Study title | Objective | Design | Summary |
---|---|---|---|
The pharmacokinetics and safety of deuterated-tetrabenazine14 | Compare pharmacokinetics between TBZ and DEU | Randomized, double-blind, two-period, crossover study | DEU had close to a doubling in half-life with a minor increase in Cmax, when compared with TBZ |
First-HD6 | Determine efficacy of DEU vs placebo in the treatment of chorea in HD | Randomized (1:1), double- blind, placebo-controlled, multicenter clinical trial | Improvement of chorea in DEU group (P<0.001) with favorable side effect profile |
ARC-HD18 | Determine safety and efficacy of overnight conversion from TBZ to DEU | Open-label switch from TBZ to DEU in 2:1 overnight conversion. After 1 week, could increase DEU dose | No worsening of chorea with overnight switch.
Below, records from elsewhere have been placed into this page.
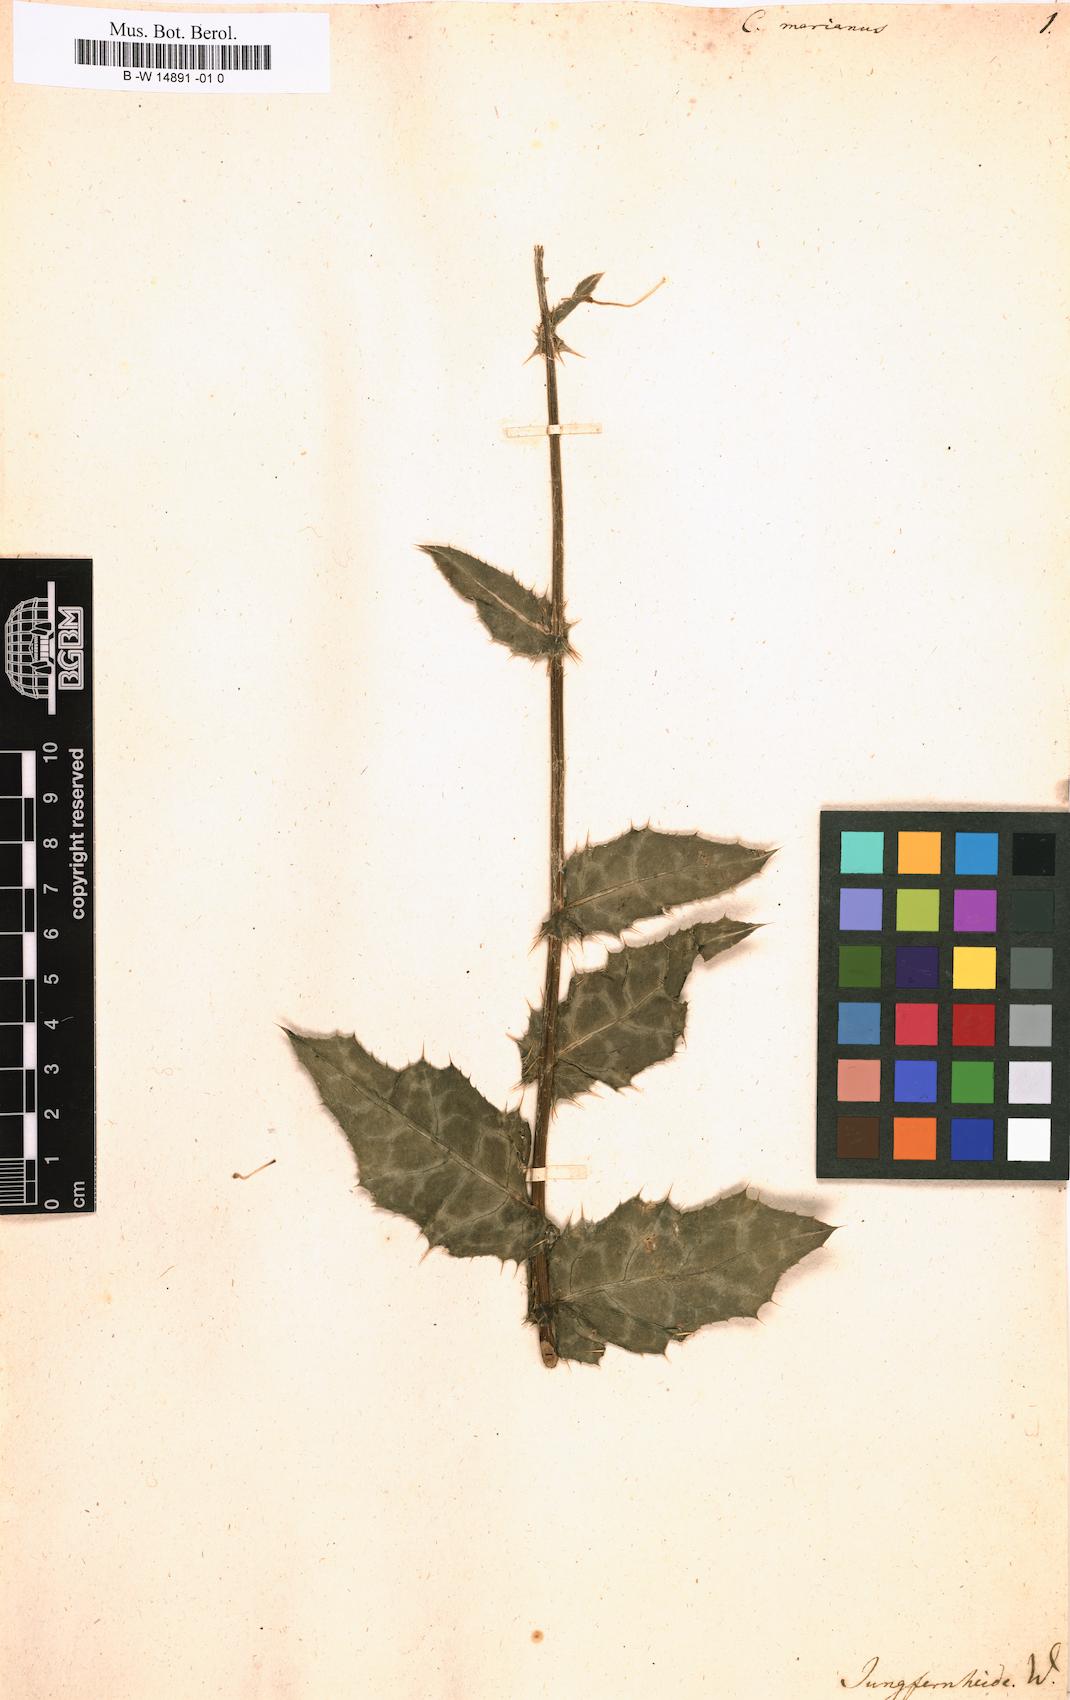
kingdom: Plantae
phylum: Tracheophyta
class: Magnoliopsida
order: Asterales
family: Asteraceae
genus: Silybum
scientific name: Silybum marianum
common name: Milk thistle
Average daily dose of DEU after 8 weeks was double the initial overnight starting dose. Similar side effect profile seen as in First-HD |
TBZ vs DEU for HD: twins or distant cousins?17 | Comparison of TBZ vs DEU efficacy in the treatment of HD chorea | Indirect comparison of TETRA-HD and First-HD efficacy data | Similar trial designs made it possible to compare efficacy data. No statistically significant difference in the improvement of chorea when comparing TBZ vs placebo with DEU vs placebo |
Indirect tolerability comparison of DEU and TBZ for HD7 | Comparison of TBZ vs DEU patient outcomes and adverse events | Indirect tolerability comparison of patient outcomes and adverse events in TETRA-HD and First-HD | Statistically significant overall lower adverse event incidence with DEU. Overall dose reductions and suspensions due to adverse event were lower with DEU |
Abbreviations: DEU, deutetrabenazine; HD, Huntington’s disease; TBZ, tetrabenazine.
Footnotes
Author contributions
MD drafted and revised the manuscript and analyzed and interpreted the data, study concept, and design. VWS revised the manuscript and analyzed and interpreted the data, and participated in study concept and design. Both authors contributed toward data analysis, drafting and revising the paper and agree to be accountable for all aspects of the work.
Disclosure
VWS has served as a consultant to Lundbeck and Teva. MD reports no conflicts of interest in this work.